The College of Commissioners: paralysed and watched over by the European Council
The Treaty of Lisbon coincided with the EU’s entry into a long tunnel of crises: Euro problems, Brexit, immigration, etc. On these issues, the European Council has gradually moved itself to the forefront with a meeting almost every month. But instead of centring around initiatives developed by President Tusk and his services, these ‘summits’ have become happenings where every Member State (the largest ones, at least) seeks not the best solution possible but rather the best media image for its own national electorate.
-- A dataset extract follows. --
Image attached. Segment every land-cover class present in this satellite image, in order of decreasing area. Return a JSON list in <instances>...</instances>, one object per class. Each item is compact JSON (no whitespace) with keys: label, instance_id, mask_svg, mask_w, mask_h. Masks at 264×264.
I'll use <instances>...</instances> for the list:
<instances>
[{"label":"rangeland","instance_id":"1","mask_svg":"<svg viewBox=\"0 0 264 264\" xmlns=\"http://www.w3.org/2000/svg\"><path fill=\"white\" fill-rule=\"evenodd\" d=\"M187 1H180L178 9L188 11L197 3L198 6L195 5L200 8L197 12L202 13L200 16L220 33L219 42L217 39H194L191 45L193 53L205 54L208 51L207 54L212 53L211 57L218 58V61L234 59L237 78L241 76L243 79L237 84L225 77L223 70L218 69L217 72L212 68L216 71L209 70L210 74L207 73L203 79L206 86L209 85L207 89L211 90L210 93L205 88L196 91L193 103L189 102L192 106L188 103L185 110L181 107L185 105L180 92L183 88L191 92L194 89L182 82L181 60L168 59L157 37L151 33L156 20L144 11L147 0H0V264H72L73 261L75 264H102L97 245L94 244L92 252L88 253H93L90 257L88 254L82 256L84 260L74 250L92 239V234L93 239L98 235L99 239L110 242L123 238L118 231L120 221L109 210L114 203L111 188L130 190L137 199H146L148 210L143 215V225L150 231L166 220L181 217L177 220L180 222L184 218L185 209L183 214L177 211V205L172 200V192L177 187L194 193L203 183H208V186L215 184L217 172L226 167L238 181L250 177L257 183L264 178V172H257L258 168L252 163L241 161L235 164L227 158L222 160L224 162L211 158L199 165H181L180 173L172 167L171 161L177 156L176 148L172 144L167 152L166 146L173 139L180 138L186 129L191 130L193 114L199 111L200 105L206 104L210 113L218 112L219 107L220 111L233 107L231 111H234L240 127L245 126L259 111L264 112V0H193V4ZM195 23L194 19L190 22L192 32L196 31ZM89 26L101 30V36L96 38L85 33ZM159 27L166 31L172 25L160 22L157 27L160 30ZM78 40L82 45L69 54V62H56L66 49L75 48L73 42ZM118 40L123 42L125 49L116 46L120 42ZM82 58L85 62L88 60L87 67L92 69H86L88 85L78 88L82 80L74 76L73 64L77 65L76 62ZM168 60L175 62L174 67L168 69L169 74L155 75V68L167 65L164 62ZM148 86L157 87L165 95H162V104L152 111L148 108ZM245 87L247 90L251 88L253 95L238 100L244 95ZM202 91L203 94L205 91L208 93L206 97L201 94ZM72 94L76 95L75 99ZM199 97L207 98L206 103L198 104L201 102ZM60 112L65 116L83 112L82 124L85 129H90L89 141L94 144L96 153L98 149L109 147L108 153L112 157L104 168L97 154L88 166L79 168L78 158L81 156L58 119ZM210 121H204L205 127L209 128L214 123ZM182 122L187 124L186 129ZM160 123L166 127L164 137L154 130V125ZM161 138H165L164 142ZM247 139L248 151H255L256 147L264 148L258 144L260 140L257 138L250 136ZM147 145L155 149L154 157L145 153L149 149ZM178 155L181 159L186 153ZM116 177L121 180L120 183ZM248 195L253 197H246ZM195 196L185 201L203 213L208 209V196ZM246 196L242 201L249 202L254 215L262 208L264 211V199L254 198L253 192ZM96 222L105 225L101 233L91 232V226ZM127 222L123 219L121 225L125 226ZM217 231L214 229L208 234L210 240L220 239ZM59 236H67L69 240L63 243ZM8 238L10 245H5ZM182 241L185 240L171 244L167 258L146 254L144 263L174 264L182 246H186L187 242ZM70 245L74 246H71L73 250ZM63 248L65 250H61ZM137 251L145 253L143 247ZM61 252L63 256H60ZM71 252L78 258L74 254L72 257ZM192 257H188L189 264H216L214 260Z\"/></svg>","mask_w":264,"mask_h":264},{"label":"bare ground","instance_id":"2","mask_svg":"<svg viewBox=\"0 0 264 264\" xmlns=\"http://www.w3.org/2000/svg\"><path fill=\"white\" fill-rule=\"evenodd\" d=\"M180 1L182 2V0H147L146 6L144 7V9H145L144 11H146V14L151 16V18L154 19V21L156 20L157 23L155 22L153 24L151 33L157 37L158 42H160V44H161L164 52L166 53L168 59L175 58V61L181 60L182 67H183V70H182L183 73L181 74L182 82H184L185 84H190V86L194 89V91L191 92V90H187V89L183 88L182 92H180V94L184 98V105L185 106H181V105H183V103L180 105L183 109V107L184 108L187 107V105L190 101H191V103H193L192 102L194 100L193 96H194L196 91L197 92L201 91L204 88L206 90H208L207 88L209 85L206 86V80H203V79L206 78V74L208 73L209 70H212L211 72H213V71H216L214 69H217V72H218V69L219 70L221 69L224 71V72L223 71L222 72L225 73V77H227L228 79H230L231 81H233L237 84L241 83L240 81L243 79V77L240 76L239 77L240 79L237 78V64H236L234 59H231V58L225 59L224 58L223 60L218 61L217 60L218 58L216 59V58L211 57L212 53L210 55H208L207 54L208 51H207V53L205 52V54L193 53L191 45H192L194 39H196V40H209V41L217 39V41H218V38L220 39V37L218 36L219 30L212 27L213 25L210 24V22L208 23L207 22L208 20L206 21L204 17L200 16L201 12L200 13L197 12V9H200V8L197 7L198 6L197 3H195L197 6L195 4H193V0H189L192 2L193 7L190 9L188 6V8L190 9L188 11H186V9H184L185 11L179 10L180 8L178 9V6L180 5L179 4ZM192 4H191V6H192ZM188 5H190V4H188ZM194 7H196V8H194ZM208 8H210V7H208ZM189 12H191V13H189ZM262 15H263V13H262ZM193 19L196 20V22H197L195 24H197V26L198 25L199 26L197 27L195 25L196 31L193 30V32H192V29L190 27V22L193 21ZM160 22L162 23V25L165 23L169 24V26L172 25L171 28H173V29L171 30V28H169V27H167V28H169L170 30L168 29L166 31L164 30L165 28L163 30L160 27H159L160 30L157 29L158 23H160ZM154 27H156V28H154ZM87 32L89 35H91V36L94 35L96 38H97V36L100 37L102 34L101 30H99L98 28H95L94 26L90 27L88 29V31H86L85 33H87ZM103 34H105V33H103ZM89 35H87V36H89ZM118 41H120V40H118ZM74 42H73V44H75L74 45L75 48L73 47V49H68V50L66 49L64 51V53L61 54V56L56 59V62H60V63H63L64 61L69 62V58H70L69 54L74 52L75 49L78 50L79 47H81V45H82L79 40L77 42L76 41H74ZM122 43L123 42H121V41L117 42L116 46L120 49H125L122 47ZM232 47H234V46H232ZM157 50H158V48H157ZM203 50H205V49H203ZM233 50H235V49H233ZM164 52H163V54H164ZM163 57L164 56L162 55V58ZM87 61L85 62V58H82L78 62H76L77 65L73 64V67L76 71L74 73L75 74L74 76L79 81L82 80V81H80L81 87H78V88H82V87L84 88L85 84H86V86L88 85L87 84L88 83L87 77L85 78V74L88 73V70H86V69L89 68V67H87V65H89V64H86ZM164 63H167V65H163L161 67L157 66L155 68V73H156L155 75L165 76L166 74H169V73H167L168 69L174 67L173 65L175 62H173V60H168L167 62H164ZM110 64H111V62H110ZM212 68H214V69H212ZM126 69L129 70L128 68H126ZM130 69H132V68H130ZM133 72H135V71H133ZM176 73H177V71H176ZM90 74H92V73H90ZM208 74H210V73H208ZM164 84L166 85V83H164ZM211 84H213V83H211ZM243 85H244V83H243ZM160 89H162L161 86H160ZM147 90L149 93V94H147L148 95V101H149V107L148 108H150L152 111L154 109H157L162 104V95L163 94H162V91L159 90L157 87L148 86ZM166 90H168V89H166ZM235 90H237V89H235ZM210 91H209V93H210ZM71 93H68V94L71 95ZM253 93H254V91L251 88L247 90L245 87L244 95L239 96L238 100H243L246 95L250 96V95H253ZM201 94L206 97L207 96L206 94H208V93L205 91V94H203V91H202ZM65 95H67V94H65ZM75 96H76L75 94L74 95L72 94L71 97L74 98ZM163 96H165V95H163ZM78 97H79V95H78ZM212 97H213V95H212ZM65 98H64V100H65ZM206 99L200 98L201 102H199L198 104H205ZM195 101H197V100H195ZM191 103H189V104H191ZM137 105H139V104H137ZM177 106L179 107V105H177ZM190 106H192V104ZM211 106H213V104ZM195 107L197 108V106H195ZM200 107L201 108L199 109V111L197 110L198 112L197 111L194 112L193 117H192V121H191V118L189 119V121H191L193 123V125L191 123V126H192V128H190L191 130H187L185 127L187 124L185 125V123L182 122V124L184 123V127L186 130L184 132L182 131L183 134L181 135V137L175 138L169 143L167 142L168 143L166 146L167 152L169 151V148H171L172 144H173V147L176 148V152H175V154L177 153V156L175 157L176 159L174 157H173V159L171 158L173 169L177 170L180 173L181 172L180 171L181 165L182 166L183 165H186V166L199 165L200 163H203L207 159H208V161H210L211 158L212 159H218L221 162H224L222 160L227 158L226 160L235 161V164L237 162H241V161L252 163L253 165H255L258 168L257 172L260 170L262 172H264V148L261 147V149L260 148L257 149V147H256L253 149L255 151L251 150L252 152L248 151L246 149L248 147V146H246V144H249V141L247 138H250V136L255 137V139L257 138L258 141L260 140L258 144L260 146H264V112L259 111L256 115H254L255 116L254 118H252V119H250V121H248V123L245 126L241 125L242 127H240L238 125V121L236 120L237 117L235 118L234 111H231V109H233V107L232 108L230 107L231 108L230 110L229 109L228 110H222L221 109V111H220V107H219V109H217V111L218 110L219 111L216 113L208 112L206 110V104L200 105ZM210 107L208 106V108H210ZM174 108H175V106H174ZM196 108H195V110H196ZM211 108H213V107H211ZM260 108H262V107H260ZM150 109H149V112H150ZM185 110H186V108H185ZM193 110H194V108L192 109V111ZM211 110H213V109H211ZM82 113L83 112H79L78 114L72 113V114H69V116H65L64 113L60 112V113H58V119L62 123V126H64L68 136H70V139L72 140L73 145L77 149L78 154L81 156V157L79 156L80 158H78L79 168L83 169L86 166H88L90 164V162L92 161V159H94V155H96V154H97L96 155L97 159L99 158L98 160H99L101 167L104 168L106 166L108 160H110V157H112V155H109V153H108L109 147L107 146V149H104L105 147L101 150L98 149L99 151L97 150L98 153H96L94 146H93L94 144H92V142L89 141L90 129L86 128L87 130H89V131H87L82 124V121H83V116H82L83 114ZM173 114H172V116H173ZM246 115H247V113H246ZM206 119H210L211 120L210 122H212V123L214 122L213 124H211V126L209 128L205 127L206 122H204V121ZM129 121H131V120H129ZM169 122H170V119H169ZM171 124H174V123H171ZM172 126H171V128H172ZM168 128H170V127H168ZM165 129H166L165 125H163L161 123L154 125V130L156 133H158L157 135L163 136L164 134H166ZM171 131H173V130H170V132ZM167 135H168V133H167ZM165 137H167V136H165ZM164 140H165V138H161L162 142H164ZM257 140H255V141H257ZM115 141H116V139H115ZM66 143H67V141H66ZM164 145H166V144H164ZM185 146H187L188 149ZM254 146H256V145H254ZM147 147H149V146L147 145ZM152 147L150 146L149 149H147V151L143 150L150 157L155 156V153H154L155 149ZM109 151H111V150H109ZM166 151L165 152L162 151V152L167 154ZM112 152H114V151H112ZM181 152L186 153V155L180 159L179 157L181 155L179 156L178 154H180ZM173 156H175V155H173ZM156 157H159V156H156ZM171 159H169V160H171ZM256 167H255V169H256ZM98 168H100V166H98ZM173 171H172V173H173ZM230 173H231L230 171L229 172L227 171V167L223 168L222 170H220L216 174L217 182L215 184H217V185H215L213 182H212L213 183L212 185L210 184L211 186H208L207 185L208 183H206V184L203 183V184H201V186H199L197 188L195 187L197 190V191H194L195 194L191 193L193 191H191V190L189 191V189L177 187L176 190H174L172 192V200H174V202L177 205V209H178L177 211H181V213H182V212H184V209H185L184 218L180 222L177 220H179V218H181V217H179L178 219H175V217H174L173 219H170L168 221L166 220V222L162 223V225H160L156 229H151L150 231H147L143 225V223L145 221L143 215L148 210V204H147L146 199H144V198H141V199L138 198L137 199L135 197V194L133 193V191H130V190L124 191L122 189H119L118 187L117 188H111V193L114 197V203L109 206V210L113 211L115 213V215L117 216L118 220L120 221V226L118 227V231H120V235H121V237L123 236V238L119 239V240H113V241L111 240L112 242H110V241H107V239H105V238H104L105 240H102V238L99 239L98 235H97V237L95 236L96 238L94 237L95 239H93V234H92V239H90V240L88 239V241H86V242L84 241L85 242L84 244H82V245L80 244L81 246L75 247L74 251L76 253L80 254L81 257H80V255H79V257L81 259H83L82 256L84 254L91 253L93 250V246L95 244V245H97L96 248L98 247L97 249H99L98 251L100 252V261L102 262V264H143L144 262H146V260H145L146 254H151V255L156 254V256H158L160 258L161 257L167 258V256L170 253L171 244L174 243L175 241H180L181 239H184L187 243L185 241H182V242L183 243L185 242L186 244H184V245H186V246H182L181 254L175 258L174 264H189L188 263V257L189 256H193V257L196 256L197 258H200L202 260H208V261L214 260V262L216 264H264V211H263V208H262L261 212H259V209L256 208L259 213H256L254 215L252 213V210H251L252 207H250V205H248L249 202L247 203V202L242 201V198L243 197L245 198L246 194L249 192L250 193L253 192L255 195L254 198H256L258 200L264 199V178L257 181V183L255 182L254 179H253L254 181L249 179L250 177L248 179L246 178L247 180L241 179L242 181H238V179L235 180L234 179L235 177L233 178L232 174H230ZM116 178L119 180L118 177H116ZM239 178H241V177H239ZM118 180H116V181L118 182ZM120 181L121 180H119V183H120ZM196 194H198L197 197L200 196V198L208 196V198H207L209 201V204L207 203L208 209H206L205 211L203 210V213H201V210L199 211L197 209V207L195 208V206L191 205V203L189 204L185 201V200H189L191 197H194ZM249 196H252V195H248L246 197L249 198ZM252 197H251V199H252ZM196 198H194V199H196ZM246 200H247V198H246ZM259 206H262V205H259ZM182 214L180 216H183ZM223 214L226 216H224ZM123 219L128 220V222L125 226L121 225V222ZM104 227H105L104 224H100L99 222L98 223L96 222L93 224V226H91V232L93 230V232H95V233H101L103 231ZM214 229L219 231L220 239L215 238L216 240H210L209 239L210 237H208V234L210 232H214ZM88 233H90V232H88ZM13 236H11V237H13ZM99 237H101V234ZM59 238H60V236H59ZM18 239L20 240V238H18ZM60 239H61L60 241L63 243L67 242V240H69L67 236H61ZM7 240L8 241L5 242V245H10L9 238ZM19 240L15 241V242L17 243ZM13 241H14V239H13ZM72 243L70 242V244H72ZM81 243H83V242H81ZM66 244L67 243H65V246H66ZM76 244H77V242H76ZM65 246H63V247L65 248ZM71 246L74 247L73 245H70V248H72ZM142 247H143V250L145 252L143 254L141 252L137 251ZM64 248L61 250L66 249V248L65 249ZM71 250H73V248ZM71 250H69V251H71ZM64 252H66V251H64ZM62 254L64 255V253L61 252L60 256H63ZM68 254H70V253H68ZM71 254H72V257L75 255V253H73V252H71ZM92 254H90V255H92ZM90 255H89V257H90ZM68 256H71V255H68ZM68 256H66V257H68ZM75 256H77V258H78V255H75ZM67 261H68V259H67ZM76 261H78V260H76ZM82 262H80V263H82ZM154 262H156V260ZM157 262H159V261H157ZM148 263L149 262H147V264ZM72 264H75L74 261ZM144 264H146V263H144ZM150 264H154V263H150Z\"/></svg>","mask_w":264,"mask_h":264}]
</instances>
We cannot blame Donald Tusk for his discreet role because, unlike the Council of Ministers which has a secretariat of 3,000 civil servants, the European Council Presidency has only a few dozen staffers. President Tusk is a lone man confronted with the national interests of 28 Member States. But beyond this functional defect, the more or less clear positions of the European Council and its guardianship role have paralysed the College of Commissioners and President Jean-Claude Juncker. He is merely an observer; a passenger, not the driver of the EU vehicle.
The Commission is becoming the secretariat of the European Council
As the cornerstone of the EU system, enjoying the competence to propose, implement, manage and negotiate, the European Commission is stepping back into the role of secretariat for the European Council. This shift is a terrible thing, as it destroys the proposing power of the EU executive and leads the Commissioners and their President to take refuge in low-level matters, with some recent telling examples: ‘Better Regulation’ (which aims to simplify the complex Lisbon processes), the much-criticised mutation of Martin Selmayr into Secretary General; the glyphosate saga; and the revision of Regulation 182/2011 on comitology. These cases may be caricatured, but they all suggest that the Commission is no longer in charge of the essential, accepting all of this without a fight.
We can also explain the recent wilting of the Commission by recalling the nomination of the current President via the Spitzenkandidaten method, typical of the false solutions we have seen in the EU over the past ten years. The Juncker Commission, supposed to be more political, has in practice reduced the autonomy of the European Parliament by installing a grand Juncker-EPP-S&D coalition. The EU is therefore following a kind of Matryoshka logic, with a dominant European Council, weakened co-legislators and a bureaucratic Commission.
Systematic first-reading trilogues: a step too far
In 2017, 100% of legislative acts were agreed at first reading via the opaque and anti-democratic mechanism of trilogues. The result is a drift from primary legislation (basic acts) towards secondary legislation (delegated and implementing acts). The Commission’s loss of political power here is compensated by a gain in technical power, with almost 2,000 implementing measures adopted by the EU every year. Focussing Commission action on the adoption of technical rules via complex procedures represents the most effective way of pushing the people further towards Euroscepticism.
The Commission’s management of the Brexit file offers a successful counter-example
Because of his long experience, Michel Barnier has gone back to the old pre-Lisbon way of doing things. He pilots the project and validates his positions early thanks to long-standing personal contacts with Member States. Without any big statements, he defines the various stages, setting out the obstacles and the progress made. He benefits from a small and dedicated team, composed of recognised experts who are open to dialogue. He practices what we might call a form of project management.
We can console ourselves by saying that such examples can be replicated. And we don’t lack for good project managers. All we need is to choose the right ones.